Doctors in Japan reported in April the world’s first “living donor” transplant into a COVID patient who received lung segments from her son and husband. The procedure at Kyoto University Hospital took a team of 30 medical staff about 11 hours.
“We showed that we now have a choice of lung transplants” from living donors, Hiroshi Date, a thoracic surgeon at the hospital who led the operation, told reporters.
Reed, who is also a professor of pulmonary and critical care medicine at the University of Maryland, said transplant surgery should not be viewed as a way to speed up post-COVID recovery. Lung recipients need to take more than a dozen medications for the rest of their lives to prevent organ rejection and infection, and many of the drugs have toxic side effects.

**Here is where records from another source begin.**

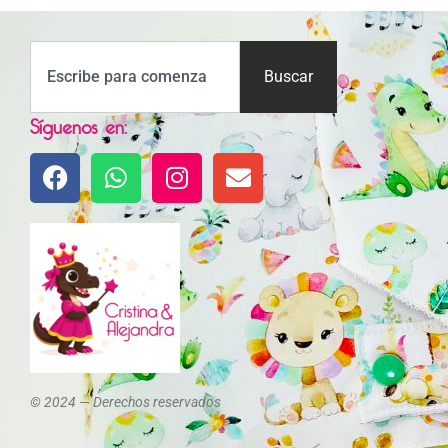
Buscar
Síguenos en:
© 2024 — Derechos reservados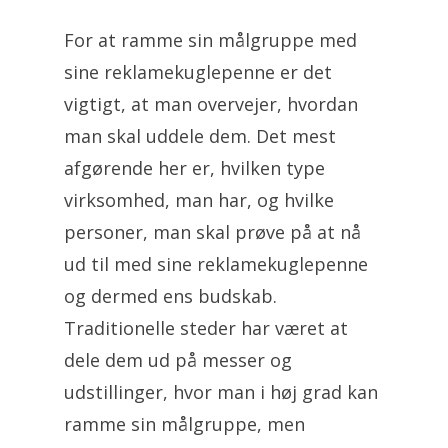
For at ramme sin målgruppe med
sine reklamekuglepenne er det
vigtigt, at man overvejer, hvordan
man skal uddele dem. Det mest
afgørende her er, hvilken type
virksomhed, man har, og hvilke
personer, man skal prøve på at nå
ud til med sine reklamekuglepenne
og dermed ens budskab.
Traditionelle steder har været at
dele dem ud på messer og
udstillinger, hvor man i høj grad kan
ramme sin målgruppe, men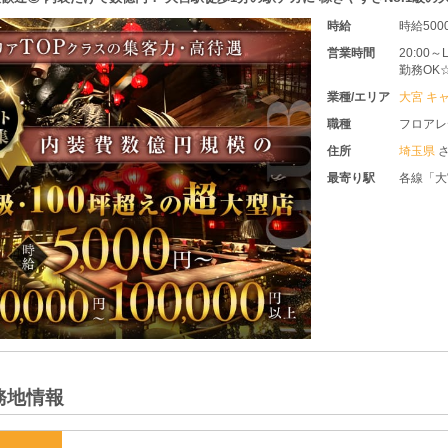
時給
時給50
営業時間
20:00
勤務OK
させて頂
業種/エリア
大宮 キ
職種
フロアレ
住所
埼玉県
最寄り駅
各線「大
務地情報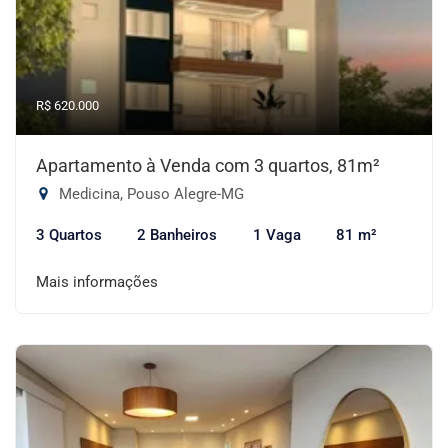
R$ 620.000
Apartamento à Venda com 3 quartos, 81m²
Medicina, Pouso Alegre-MG
3 Quartos
2 Banheiros
1 Vaga
81 m²
Mais informações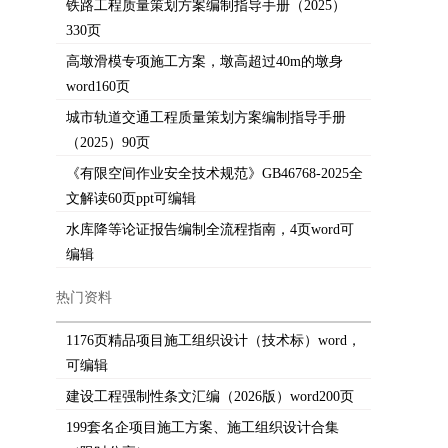
铁路工程质量策划方案编制指导手册（2025）
330页
高墩滑模专项施工方案，墩高超过40m的墩身
word160页
城市轨道交通工程质量策划方案编制指导手册
（2025）90页
《有限空间作业安全技术规范》GB46768-2025全
文解读60页ppt可编辑
水库降等论证报告编制全流程指南，4页word可
编辑
热门资料
1176页精品项目施工组织设计（技术标）word，
可编辑
建设工程强制性条文汇编（2026版）word200页
199套名企项目施工方案、施工组织设计合集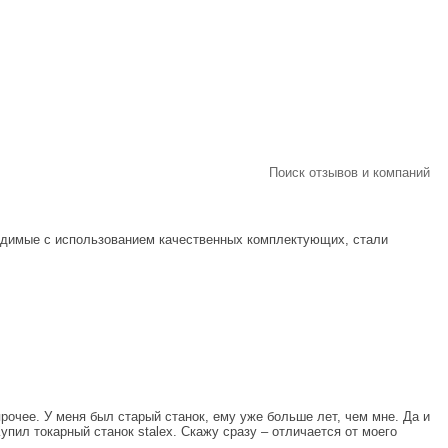
Поиск отзывов и компаний
водимые с использованием качественных комплектующих, стали
рочее. У меня был старый станок, ему уже больше лет, чем мне. Да и
пил токарный станок stalex. Скажу сразу – отличается от моего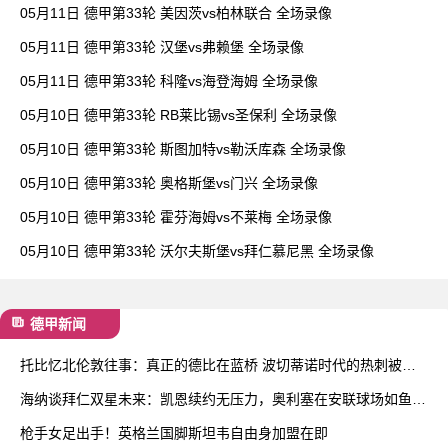
05月11日 德甲第33轮 美因茨vs柏林联合 全场录像
05月11日 德甲第33轮 汉堡vs弗赖堡 全场录像
05月11日 德甲第33轮 科隆vs海登海姆 全场录像
05月10日 德甲第33轮 RB莱比锡vs圣保利 全场录像
05月10日 德甲第33轮 斯图加特vs勒沃库森 全场录像
05月10日 德甲第33轮 奥格斯堡vs门兴 全场录像
05月10日 德甲第33轮 霍芬海姆vs不莱梅 全场录像
05月10日 德甲第33轮 沃尔夫斯堡vs拜仁慕尼黑 全场录像
德甲新闻
托比忆北伦敦往事：真正的德比在蓝桥 波切蒂诺时代的热刺被低
估了
海纳谈拜仁双星未来：凯恩续约无压力，奥利塞在安联球场如鱼得
水
枪手女足出手！英格兰国脚斯坦韦自由身加盟在即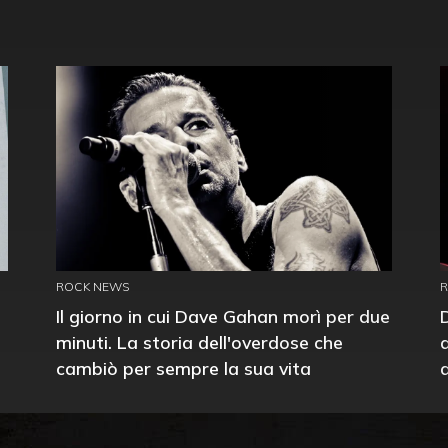
ROCK NEWS
Il giorno in cui Dave Gahan morì per due
minuti. La storia dell'overdose che
cambiò per sempre la sua vita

“He would probably rather have a long series of slow rehab and have his own lungs there than have a transplant,” Reed said in an interview with Zoom. “But for people who are likely to die in two years and for people who are essentially paralyzed by their lungs, it can be just amazing.”
Micklus wants others with end-stage lung damage caused by COVID-19 to know that lung transplants can offer hope. “It’s hard to do,” she said, fighting back tears. “It is physically and emotionally draining, but it is an opportunity to live again.”